Das AKW Doel bei Antwerpen
imago/Jochen Tack

Belgiens Stromversorgung ist auch mit wenig Atomenergie gesichert

Trotz eingeschränkter Verfügbarkeit der Kernkraftwerke im Land, ist die Versorgungssicherheit in Belgien nach Angaben des Stromnetzbetreibers Elia gewährleistet. Ein Grund dafür ist auch der rückläufige Stromverbrauch infolge der von der belgischen Bundesregierung verhängten Maßnahmen mit weitgehender Ausgangssperre im Rahmen der Coronakrise. 

Vier der sieben Atommeiler in Belgien sind zurzeit am Netz und produzieren Strom. Diese Reaktoren haben insgesamt eine Nettoleistung von 4.037 Mw. Die Reaktoren Doel 1, Doel 2 im gleichnamigen Kernkraftwerk bei Antwerpen und Tihange 1 bei Huy in der Nähe von Lüttich sind derzeit wegen Reparatur- und Unterhaltsarbeiten nicht am Netz.

Doch dadurch ist die Versorgungssicherheit mit Elektrizität in Belgien in keiner Weise gefährdet, hieß es von Seiten des Netzbetreibers Elia. Belgien hatte im Herbst 2018 allerdings noch erhebliche Versorgungsprobleme, als nur einer der insgesamt sieben Reaktoren zur Verfügung stand.

Negative Strompreise durch erneuerbare Energiequellen

Belgien erzielt rund 50 % seines Strombedarfs über die Atomkraft. 28 % der Energie wird aus Erdgas gewonnen und 17 % kommen aus erneuerbaren Energiequellen, wie Windenergie aus Anlagen im Inland und aus Offshore-Anlagen vor der Nordseeküste, sowie aus Solaranlagen und aus Wasserkraft.

Strom ist also demnach gerade mehr als genug vorhanden, denn Elia gab bekannt, dass es zeitweise in Belgien sogar negative Preise für Elektrizität gibt, weil das sonnige aber stürmische Wetter für eine hohe Menge an Sonnen- und Windstrom sorgt.

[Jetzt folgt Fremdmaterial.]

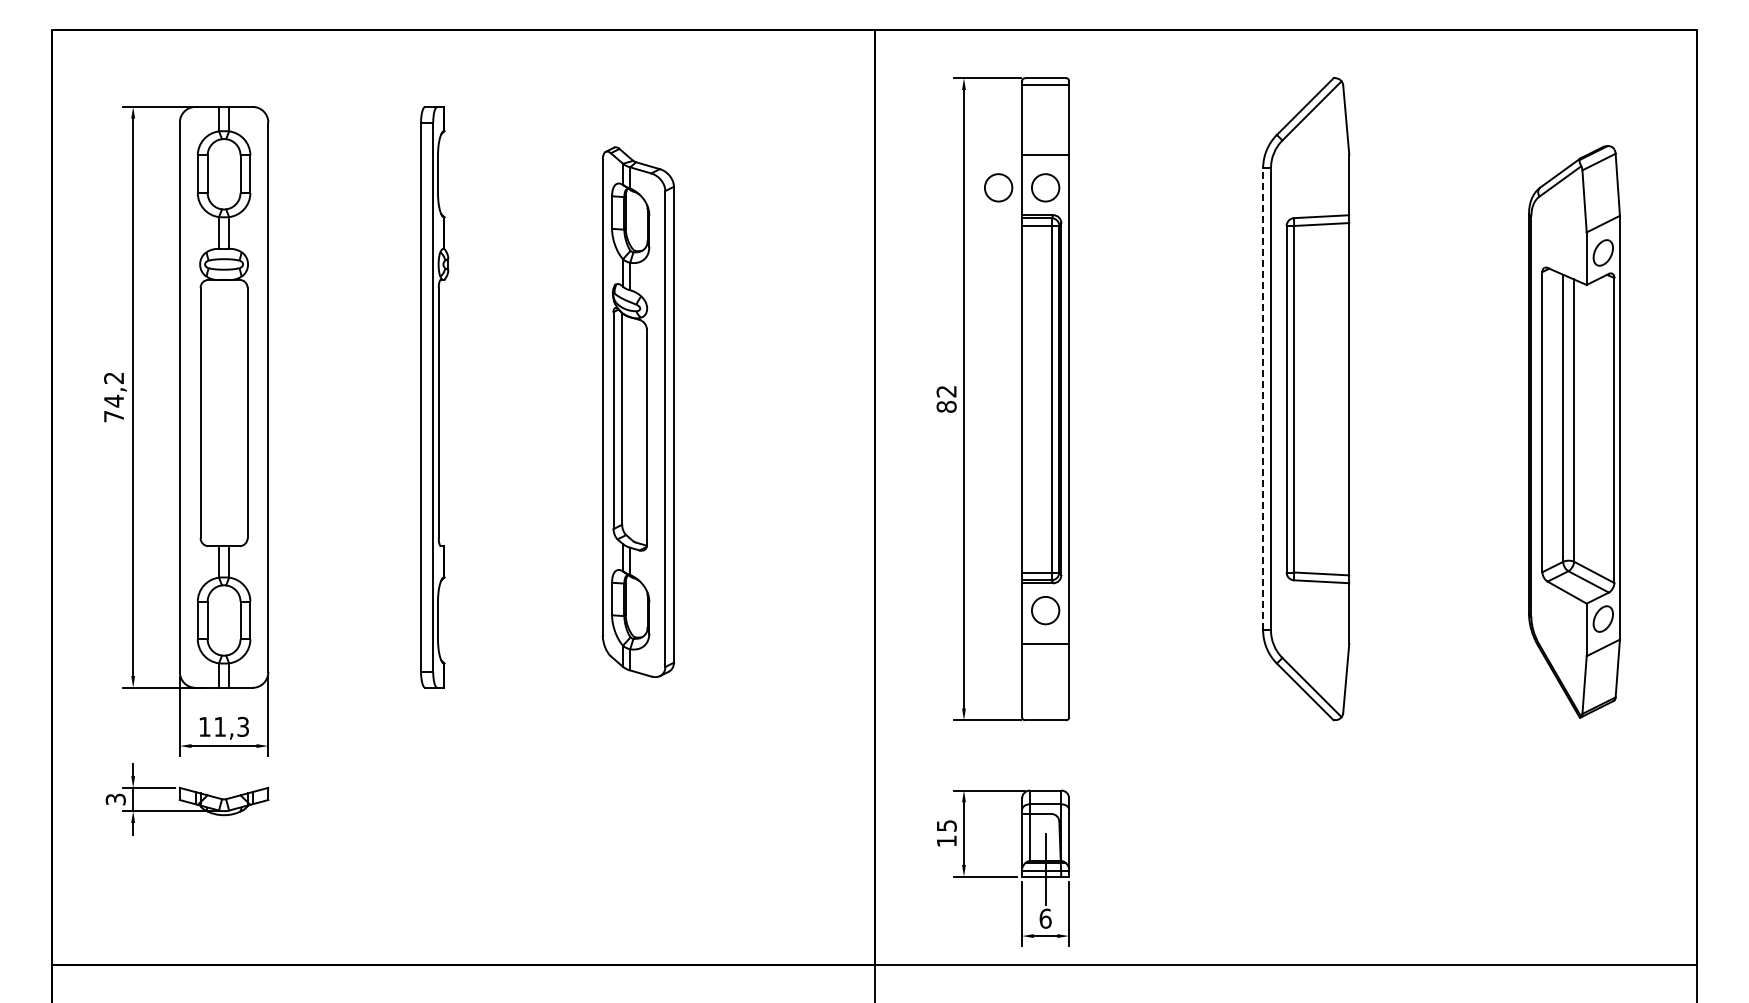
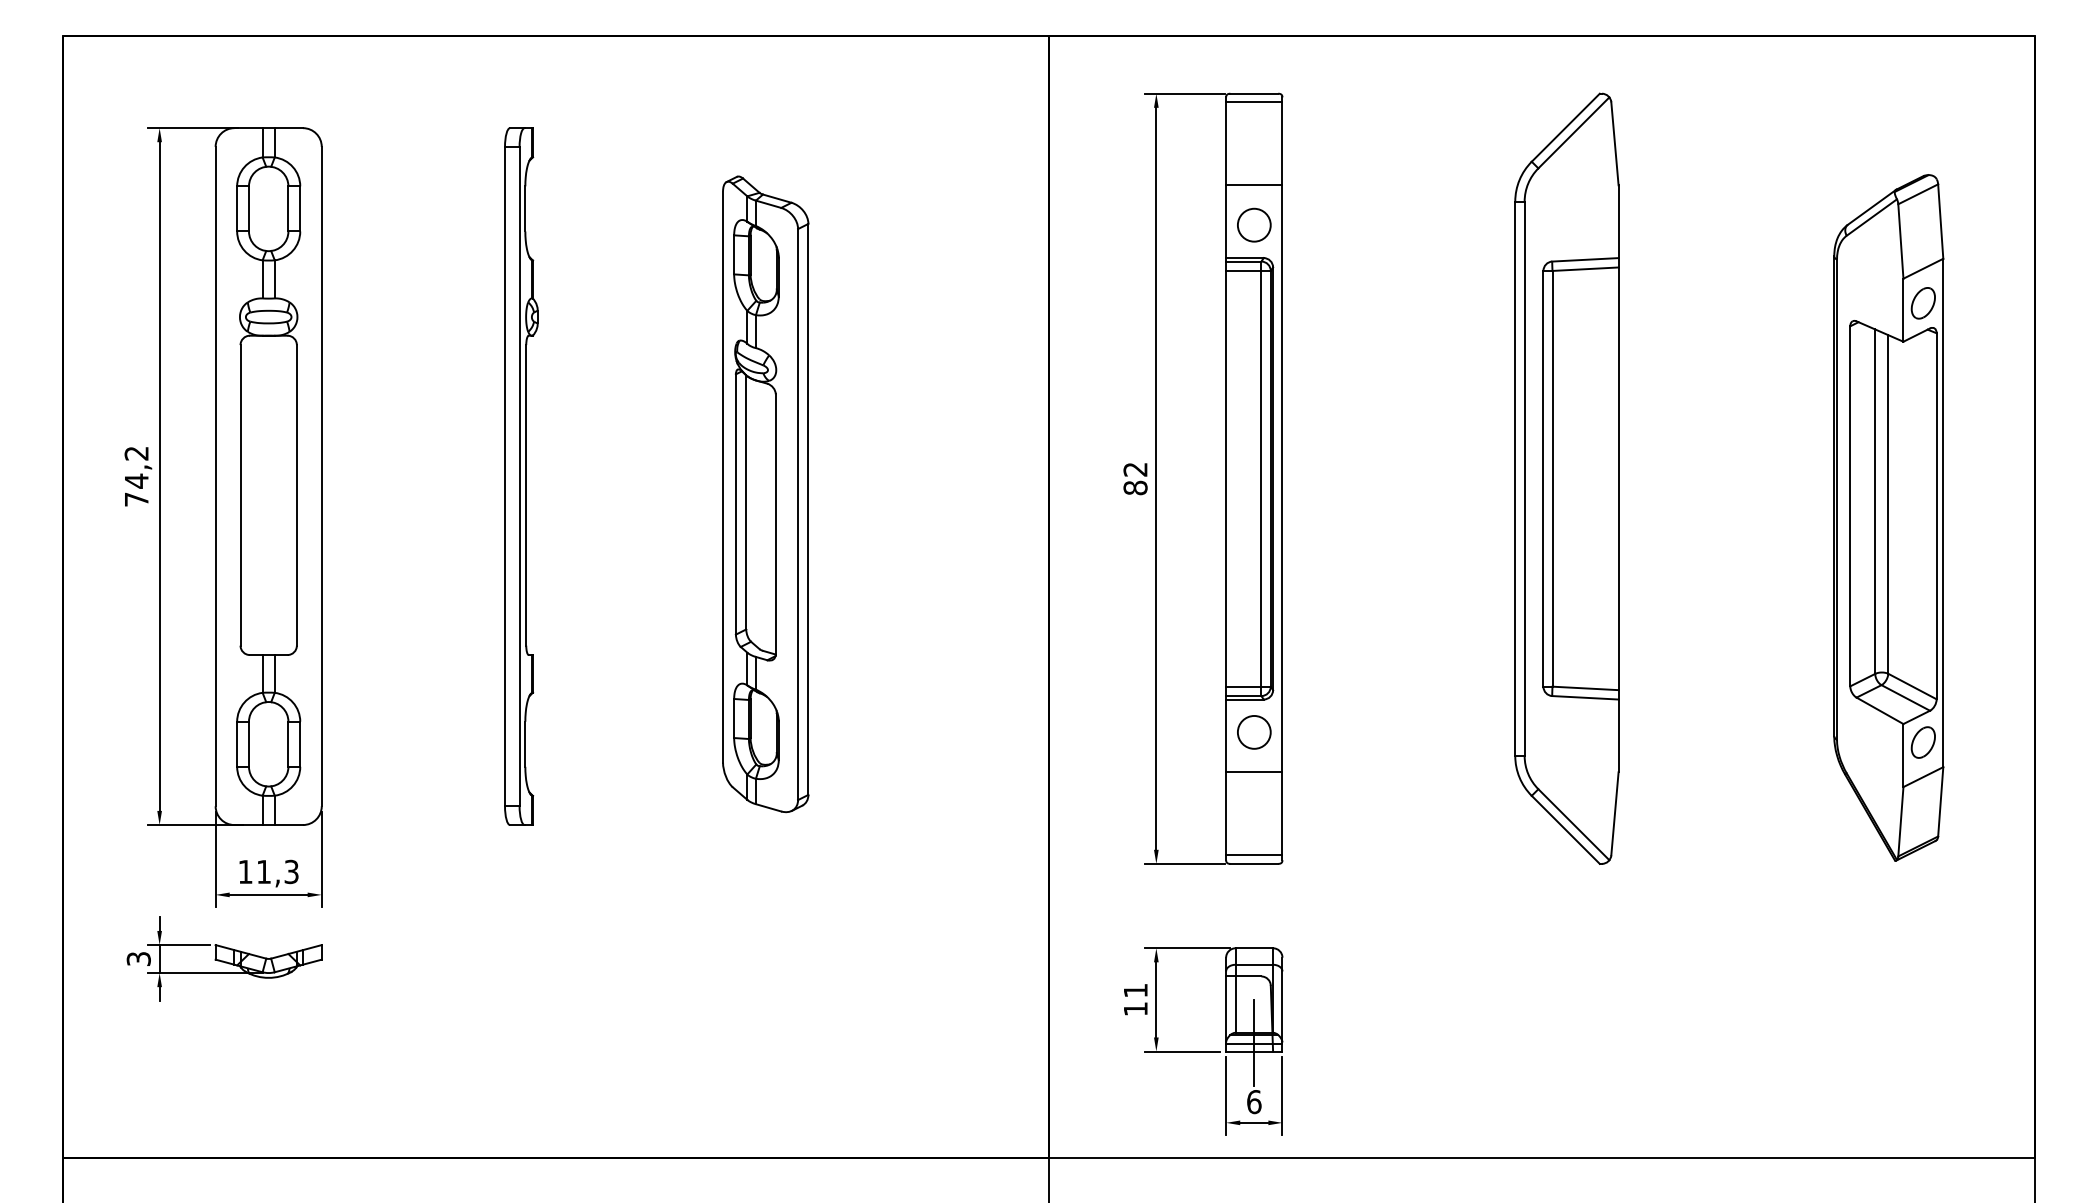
circle: (998, 187) -> (1197, 224), removed
line: (1263, 398) -> (1515, 477), dashed -> solid
line: (1045, 713) -> (1254, 855), added
text: (946, 825) -> (1135, 990), 15 -> 11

Inzwischen sinkt der Energieverbrauch im Land weiter

Der durchschnittliche Elektrizitätsverbrauch in Belgien liegt momentan 16 % unter dem Verbrauch der ersten März-Woche, als noch keine staatlichen Coronamaßnahmen galten. Zu bestimmten Tageszeiten, so Netzbetreiber Elia, sank der Verbrauch in der Woche danach sogar um bis zu 25 %. Seit dem 17. März, nach dem die Maßnahmen weiter verschärft wurden, wurde der Effekt deutlicher fühlbar.

Viele Großverbraucher, wie die Industrie, die Betriebe und Produktionsstandorte schließen oder die Produktion drosseln musste, sorgen für diese Entwicklung. Die Privathaushalte hingegen verbrauchen derzeit eher mehr Strom. Im Allgemeinen sind die Preise für Strom am Markt derzeit im Keller.